Por el contrario, aparecen distintas recetas para el arroz que incluyen otros ingredientes tales como: caldo de puchero, chiles dulces, tomates, azafrán, especias y yemas de huevo crudo; se pueden descubrir las recetas de la torta de arroz, el tamal de arroz, arroz a la valenciana y, finalmente, llegar a la conclusión de que el arroz más simple requería de tomates, pimienta molida, chiles dulces, azafrán o achiote, aparte de la cebolla y el ajo. No deja de resultar asombroso el caso de la “sopa cubierta” o “rochuna”, que hasta principios del siglo XX era un platillo frecuente; se dice que esta sopa es originaria de Santo Domingo y fue traída a Yucatán por la familia De la Rocha cuando inmigró a la península.

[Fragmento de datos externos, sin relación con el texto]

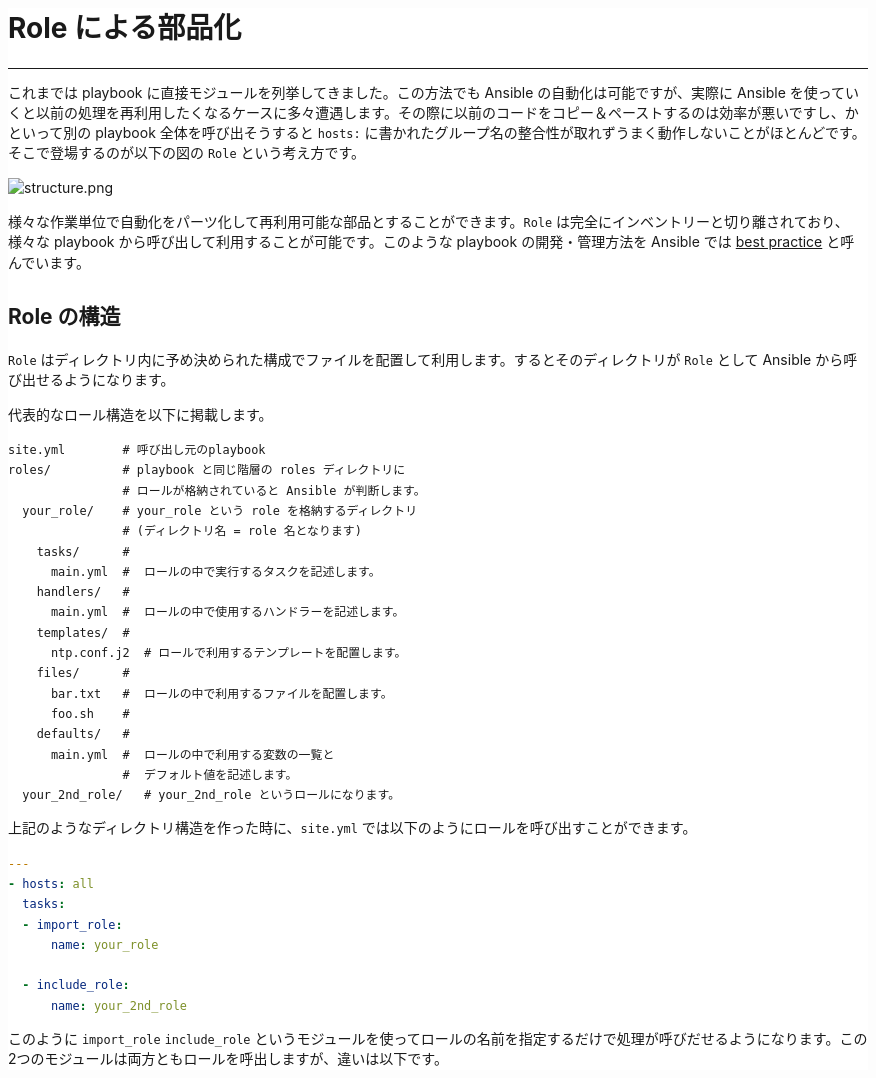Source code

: # Role による部品化
---
これまでは playbook に直接モジュールを列挙してきました。この方法でも Ansible の自動化は可能ですが、実際に Ansible を使っていくと以前の処理を再利用したくなるケースに多々遭遇します。その際に以前のコードをコピー＆ペーストするのは効率が悪いですし、かといって別の playbook 全体を呼び出そうすると `hosts:` に書かれたグループ名の整合性が取れずうまく動作しないことがほとんどです。そこで登場するのが以下の図の `Role` という考え方です。

![structure.png](https://raw.githubusercontent.com/irixjp/katacoda-scenarios/master/materials/images/structure.png)

様々な作業単位で自動化をパーツ化して再利用可能な部品とすることができます。`Role` は完全にインベントリーと切り離されており、様々な playbook から呼び出して利用することが可能です。このような playbook の開発・管理方法を Ansible では [best practice](https://docs.ansible.com/ansible/latest/user_guide/playbooks_best_practices.html) と呼んでいます。

## Role の構造
`Role` はディレクトリ内に予め決められた構成でファイルを配置して利用します。するとそのディレクトリが `Role` として Ansible から呼び出せるようになります。

代表的なロール構造を以下に掲載します。
```
site.yml        # 呼び出し元のplaybook
roles/          # playbook と同じ階層の roles ディレクトリに
                # ロールが格納されていると Ansible が判断します。 
  your_role/    # your_role という role を格納するディレクトリ
                # (ディレクトリ名 = role 名となります)
    tasks/      #
      main.yml  #  ロールの中で実行するタスクを記述します。
    handlers/   #
      main.yml  #  ロールの中で使用するハンドラーを記述します。
    templates/  #
      ntp.conf.j2  # ロールで利用するテンプレートを配置します。
    files/      #
      bar.txt   #  ロールの中で利用するファイルを配置します。
      foo.sh    #
    defaults/   #
      main.yml  #  ロールの中で利用する変数の一覧と
                #  デフォルト値を記述します。
  your_2nd_role/   # your_2nd_role というロールになります。
```

上記のようなディレクトリ構造を作った時に、`site.yml` では以下のようにロールを呼び出すことができます。


```yaml
---
- hosts: all
  tasks:
  - import_role:
      name: your_role

  - include_role:
      name: your_2nd_role
```

このように `import_role`  `include_role` というモジュールを使ってロールの名前を指定するだけで処理が呼びだせるようになります。この2つのモジュールは両方ともロールを呼出しますが、違いは以下です。
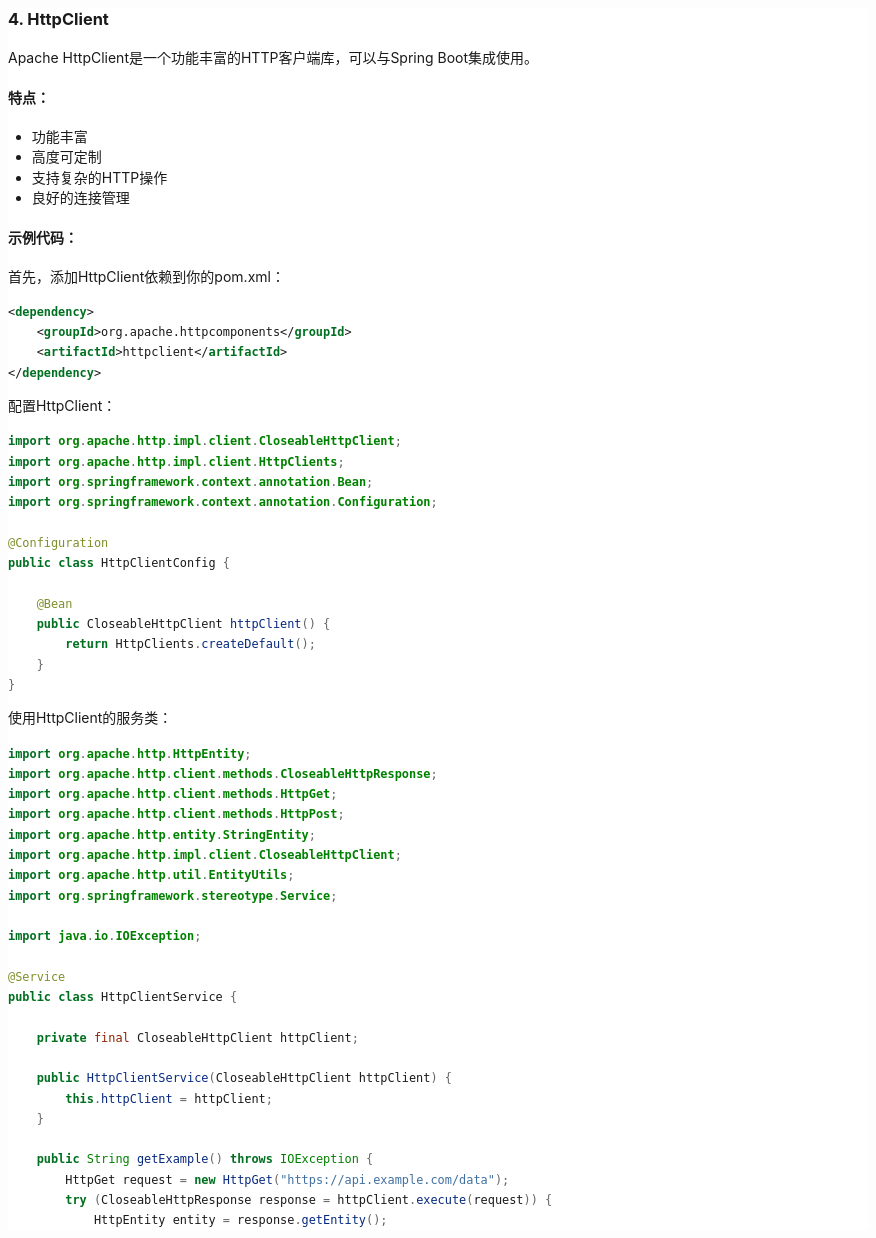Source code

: ### 4. HttpClient

Apache HttpClient是一个功能丰富的HTTP客户端库，可以与Spring Boot集成使用。

#### 特点：

- 功能丰富
- 高度可定制
- 支持复杂的HTTP操作
- 良好的连接管理


#### 示例代码：

首先，添加HttpClient依赖到你的pom.xml：

```xml
<dependency>
    <groupId>org.apache.httpcomponents</groupId>
    <artifactId>httpclient</artifactId>
</dependency>
```

配置HttpClient：

```java
import org.apache.http.impl.client.CloseableHttpClient;
import org.apache.http.impl.client.HttpClients;
import org.springframework.context.annotation.Bean;
import org.springframework.context.annotation.Configuration;

@Configuration
public class HttpClientConfig {

    @Bean
    public CloseableHttpClient httpClient() {
        return HttpClients.createDefault();
    }
}
```

使用HttpClient的服务类：

```java
import org.apache.http.HttpEntity;
import org.apache.http.client.methods.CloseableHttpResponse;
import org.apache.http.client.methods.HttpGet;
import org.apache.http.client.methods.HttpPost;
import org.apache.http.entity.StringEntity;
import org.apache.http.impl.client.CloseableHttpClient;
import org.apache.http.util.EntityUtils;
import org.springframework.stereotype.Service;

import java.io.IOException;

@Service
public class HttpClientService {

    private final CloseableHttpClient httpClient;

    public HttpClientService(CloseableHttpClient httpClient) {
        this.httpClient = httpClient;
    }

    public String getExample() throws IOException {
        HttpGet request = new HttpGet("https://api.example.com/data");
        try (CloseableHttpResponse response = httpClient.execute(request)) {
            HttpEntity entity = response.getEntity();
```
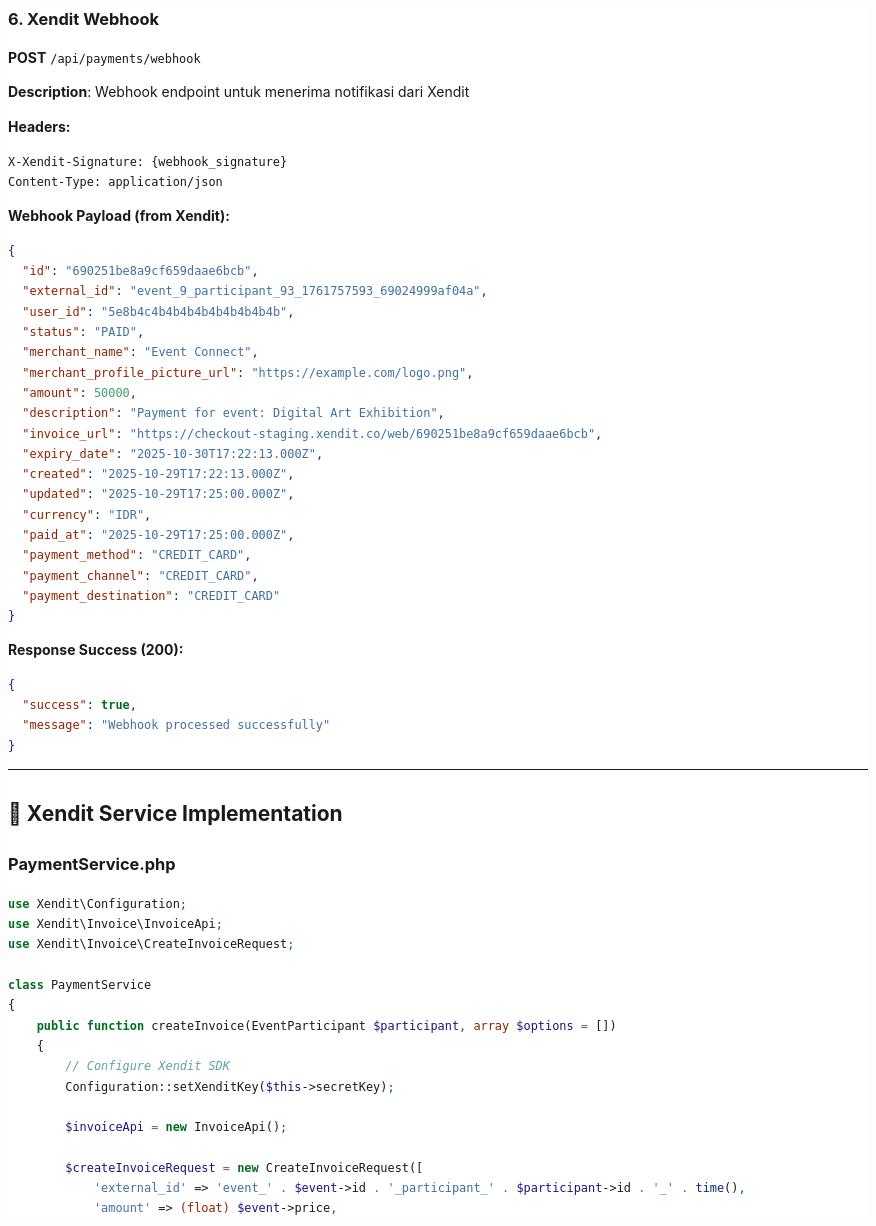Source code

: 
### **6. Xendit Webhook**
**POST** `/api/payments/webhook`

**Description**: Webhook endpoint untuk menerima notifikasi dari Xendit

**Headers:**
```
X-Xendit-Signature: {webhook_signature}
Content-Type: application/json
```

**Webhook Payload (from Xendit):**
```json
{
  "id": "690251be8a9cf659daae6bcb",
  "external_id": "event_9_participant_93_1761757593_69024999af04a",
  "user_id": "5e8b4c4b4b4b4b4b4b4b4b4b",
  "status": "PAID",
  "merchant_name": "Event Connect",
  "merchant_profile_picture_url": "https://example.com/logo.png",
  "amount": 50000,
  "description": "Payment for event: Digital Art Exhibition",
  "invoice_url": "https://checkout-staging.xendit.co/web/690251be8a9cf659daae6bcb",
  "expiry_date": "2025-10-30T17:22:13.000Z",
  "created": "2025-10-29T17:22:13.000Z",
  "updated": "2025-10-29T17:25:00.000Z",
  "currency": "IDR",
  "paid_at": "2025-10-29T17:25:00.000Z",
  "payment_method": "CREDIT_CARD",
  "payment_channel": "CREDIT_CARD",
  "payment_destination": "CREDIT_CARD"
}
```

**Response Success (200):**
```json
{
  "success": true,
  "message": "Webhook processed successfully"
}
```

---

## 🔧 **Xendit Service Implementation**

### **PaymentService.php**
```php
use Xendit\Configuration;
use Xendit\Invoice\InvoiceApi;
use Xendit\Invoice\CreateInvoiceRequest;

class PaymentService
{
    public function createInvoice(EventParticipant $participant, array $options = [])
    {
        // Configure Xendit SDK
        Configuration::setXenditKey($this->secretKey);
        
        $invoiceApi = new InvoiceApi();
        
        $createInvoiceRequest = new CreateInvoiceRequest([
            'external_id' => 'event_' . $event->id . '_participant_' . $participant->id . '_' . time(),
            'amount' => (float) $event->price,
```
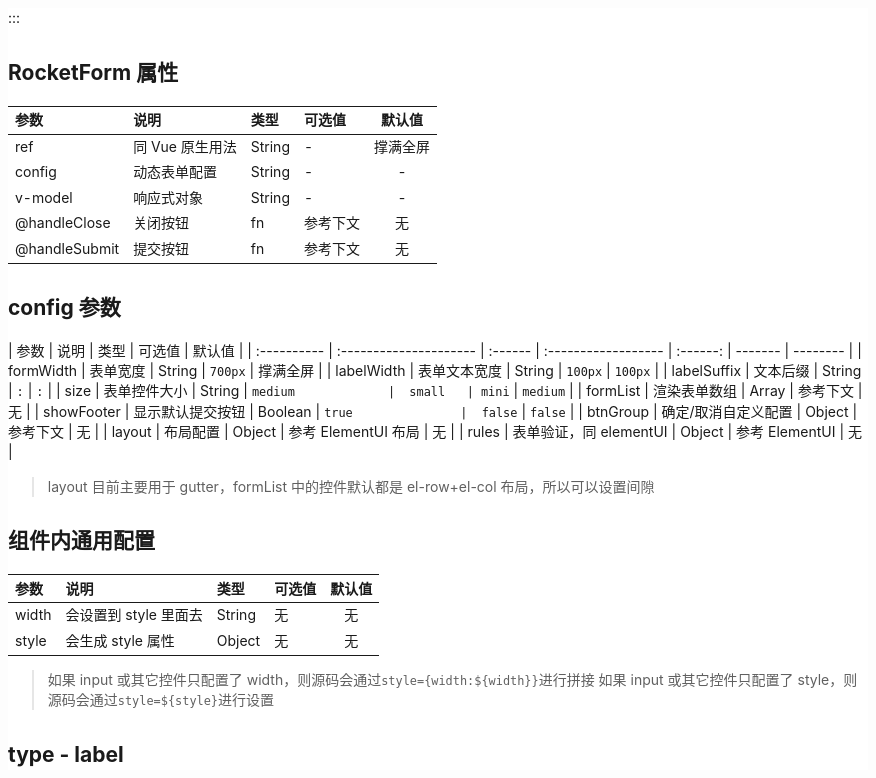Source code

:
 ```html
```

:::

## RocketForm 属性

| 参数          | 说明            | 类型   | 可选值   |  默认值  |
| :------------ | :-------------- | :----- | :------- | :------: |
| ref           | 同 Vue 原生用法 | String | -        | 撑满全屏 |
| config        | 动态表单配置    | String | -        |    -     |
| v-model       | 响应式对象      | String | -        |    -     |
| @handleClose  | 关闭按钮        | fn     | 参考下文 |    无    |
| @handleSubmit | 提交按钮        | fn     | 参考下文 |    无    |

## config 参数

| 参数        | 说明                   | 类型    | 可选值              |  默认值  |
| :---------- | :--------------------- | :------ | :------------------ | :------: | ------- | -------- |
| formWidth   | 表单宽度               | String  | `700px`             | 撑满全屏 |
| labelWidth  | 表单文本宽度           | String  | `100px`             | `100px`  |
| labelSuffix | 文本后缀               | String  | `:`                 |   `:`    |
| size        | 表单控件大小           | String  | `medium             |  small   | mini`   | `medium` |
| formList    | 渲染表单数组           | Array   | 参考下文            |    无    |
| showFooter  | 显示默认提交按钮       | Boolean | `true               |  false`  | `false` |
| btnGroup    | 确定/取消自定义配置    | Object  | 参考下文            |    无    |
| layout      | 布局配置               | Object  | 参考 ElementUI 布局 |    无    |
| rules       | 表单验证，同 elementUI | Object  | 参考 ElementUI      |    无    |

> layout 目前主要用于 gutter，formList 中的控件默认都是 el-row+el-col 布局，所以可以设置间隙

## 组件内通用配置

| 参数  | 说明                  | 类型   | 可选值 | 默认值 |
| :---- | :-------------------- | :----- | :----- | :----: |
| width | 会设置到 style 里面去 | String | 无     |   无   |
| style | 会生成 style 属性     | Object | 无     |   无   |

> 如果 input 或其它控件只配置了 width，则源码会通过`style={width:${width}}`进行拼接
> 如果 input 或其它控件只配置了 style，则源码会通过`style=${style}`进行设置

## type - label

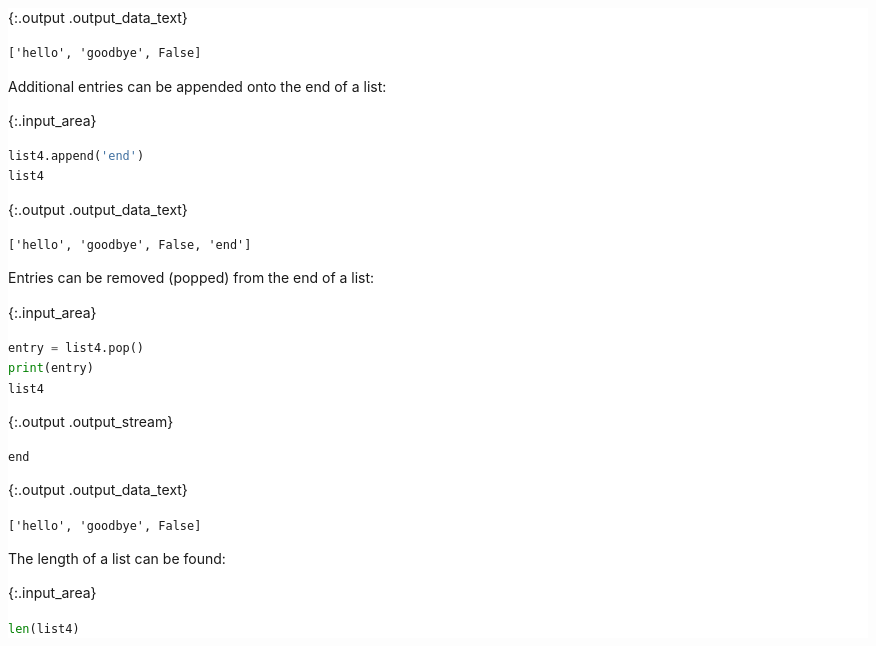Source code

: 



{:.output .output_data_text}
```
['hello', 'goodbye', False]
```



Additional entries can be appended onto the end of a list:



{:.input_area}
```python
list4.append('end')
list4
```





{:.output .output_data_text}
```
['hello', 'goodbye', False, 'end']
```



Entries can be removed (popped) from the end of a list:



{:.input_area}
```python
entry = list4.pop()
print(entry)
list4
```


{:.output .output_stream}
```
end

```




{:.output .output_data_text}
```
['hello', 'goodbye', False]
```



The length of a list can be found:



{:.input_area}
```python
len(list4)
```

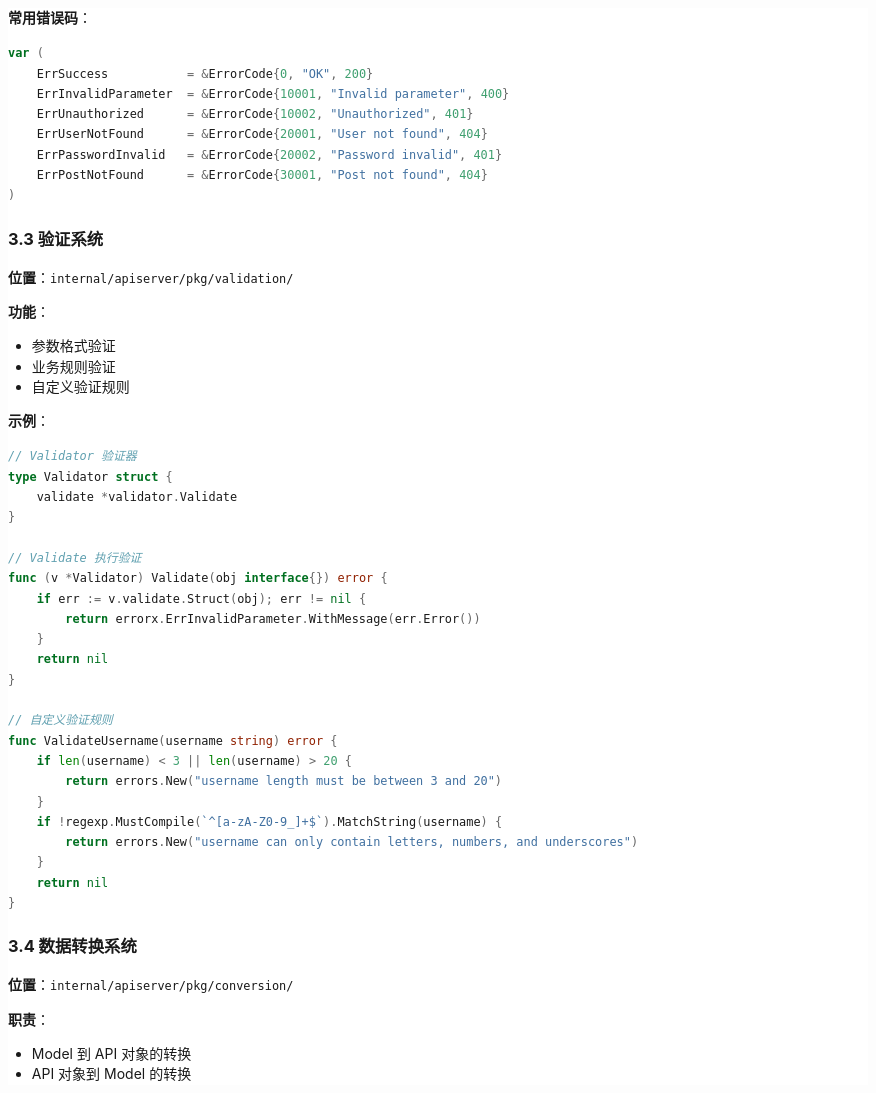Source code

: **常用错误码**：
```go
var (
    ErrSuccess           = &ErrorCode{0, "OK", 200}
    ErrInvalidParameter  = &ErrorCode{10001, "Invalid parameter", 400}
    ErrUnauthorized      = &ErrorCode{10002, "Unauthorized", 401}
    ErrUserNotFound      = &ErrorCode{20001, "User not found", 404}
    ErrPasswordInvalid   = &ErrorCode{20002, "Password invalid", 401}
    ErrPostNotFound      = &ErrorCode{30001, "Post not found", 404}
)
```

### 3.3 验证系统

**位置**：`internal/apiserver/pkg/validation/`

**功能**：
- 参数格式验证
- 业务规则验证
- 自定义验证规则

**示例**：
```go
// Validator 验证器
type Validator struct {
    validate *validator.Validate
}

// Validate 执行验证
func (v *Validator) Validate(obj interface{}) error {
    if err := v.validate.Struct(obj); err != nil {
        return errorx.ErrInvalidParameter.WithMessage(err.Error())
    }
    return nil
}

// 自定义验证规则
func ValidateUsername(username string) error {
    if len(username) < 3 || len(username) > 20 {
        return errors.New("username length must be between 3 and 20")
    }
    if !regexp.MustCompile(`^[a-zA-Z0-9_]+$`).MatchString(username) {
        return errors.New("username can only contain letters, numbers, and underscores")
    }
    return nil
}
```

### 3.4 数据转换系统

**位置**：`internal/apiserver/pkg/conversion/`

**职责**：
- Model 到 API 对象的转换
- API 对象到 Model 的转换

He aquí su descripción general: una capa de arroz amarillo se rellena con picadillo de carne de cerdo, con pedazos de huevo duro, chile, pimiento dulce, aceitunas, pasitas, alcaparras y almendras, se cubre con otra capa de arroz y se hornea. La “sopa rochuna” no se identifica hoy ni siquiera como típica de la región. No menos revelador es el caso del “picadillo de costrada”, que si bien es cierto hasta hace algún tiempo se ofrecía en algunas fondas de Tizimín, ha perdido la presencia que tuvo. El picadillo de costrada es un platillo a base de carne de puerco cocida y frita, aderezada de huevos batidos en vinagre con alcaparras, almendras picadas y fritura de cebollas, ajos, pimienta, comino y azafrán molido. La “costrada”, que hoy puede parecer exótica, era de elaboración cotidiana en las casas yucatecas y se hacía con una hojaldra rellena no sólo del picadillo ya descrito sino de venado, bechitas (variedad de ave), pescados o mariscos bien sazonados y mayor abundamiento, la hojaldra no necesariamente tenía que ser dulce; hoy ha prevalecido la “hojaldra de venado alcaparrado”, pero la “costrada” como tal, parece haber desaparecido. Dos casos adicionales, uno de origen eminentemente español y otro maya: en el libro que describe su estancia en Yucatán, Waldeck asevera: “El jamón en vino es el mejor plato de la comida yucateca”. Si bien es cierto que la afirmación del visitante conlleva un juicio personal, no es menos cierto que el “jamón en vino” era un plato típico de la cocina regional que se confeccionaba con recetas de estirpe andaluza en cuanto a la preparación del jamón. En la actualidad no parecería afortunado aseverar que el jamón, ya sea en vino o con tomates, es típico de la cocina regional. El caso maya lo constituye la chakop, que no es otra cosa más que una tostada roja, que logra su color por “el mejor y máximo” condimento yucateco, el achiote. Han prevalecido a través de los años las “arepas”, los iswahes, pero las chakopes fueron desplazadas por las tortillas de origen mexica.